Problem details: Go through the data line by line. Copy each one holding the string "ports".

[Dataset entries]

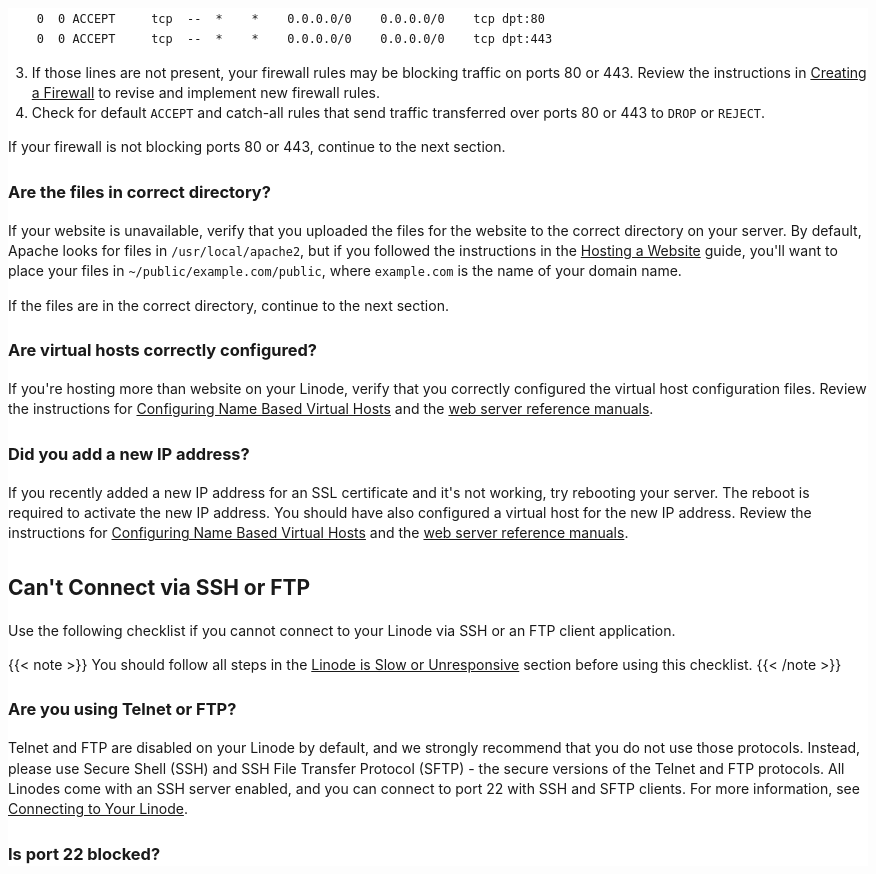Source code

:         0  0 ACCEPT     tcp  --  *    *    0.0.0.0/0    0.0.0.0/0    tcp dpt:80
        0  0 ACCEPT     tcp  --  *    *    0.0.0.0/0    0.0.0.0/0    tcp dpt:443

3.  If those lines are not present, your firewall rules may be blocking traffic on ports 80 or 443. Review the instructions in [Creating a Firewall](/content/securing-your-server/#configure-a-firewall) to revise and implement new firewall rules.
4.  Check for default `ACCEPT` and catch-all rules that send traffic transferred over ports 80 or 443 to `DROP` or `REJECT`.

If your firewall is not blocking ports 80 or 443, continue to the next section.

### Are the files in correct directory?

If your website is unavailable, verify that you uploaded the files for the website to the correct directory on your server. By default, Apache looks for files in `/usr/local/apache2`, but if you followed the instructions in the [Hosting a Website](/content/hosting-website) guide, you'll want to place your files in `~/public/example.com/public`, where `example.com` is the name of your domain name.

If the files are in the correct directory, continue to the next section.

### Are virtual hosts correctly configured?

If you're hosting more than website on your Linode, verify that you correctly configured the virtual host configuration files. Review the instructions for [Configuring Name Based Virtual Hosts](/content/websites/hosting-a-website#configure-name-based-virtual-hosts) and the [web server reference manuals](/content/web-servers).

### Did you add a new IP address?

If you recently added a new IP address for an SSL certificate and it's not working, try rebooting your server. The reboot is required to activate the new IP address. You should have also configured a virtual host for the new IP address. Review the instructions for [Configuring Name Based Virtual Hosts](/content/websites/hosting-a-website#configure-name-based-virtual-hosts) and the [web server reference manuals](/content/web-servers).

## Can't Connect via SSH or FTP

Use the following checklist if you cannot connect to your Linode via SSH or an FTP client application.

 {{< note >}}
You should follow all steps in the [Linode is Slow or Unresponsive](#linode-is-slow-or-unresponsive) section before using this checklist.
{{< /note >}}

### Are you using Telnet or FTP?

Telnet and FTP are disabled on your Linode by default, and we strongly recommend that you do not use those protocols. Instead, please use Secure Shell (SSH) and SSH File Transfer Protocol (SFTP) - the secure versions of the Telnet and FTP protocols. All Linodes come with an SSH server enabled, and you can connect to port 22 with SSH and SFTP clients. For more information, see [Connecting to Your Linode](/content/getting-started#connect-to-your-linode-via-ssh).

### Is port 22 blocked?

Completed exercise:
3.  If those lines are not present, your firewall rules may be blocking traffic on ports 80 or 443. Review the instructions in [Creating a Firewall](/content/securing-your-server/#configure-a-firewall) to revise and implement new firewall rules.
4.  Check for default `ACCEPT` and catch-all rules that send traffic transferred over ports 80 or 443 to `DROP` or `REJECT`.
If your firewall is not blocking ports 80 or 443, continue to the next section.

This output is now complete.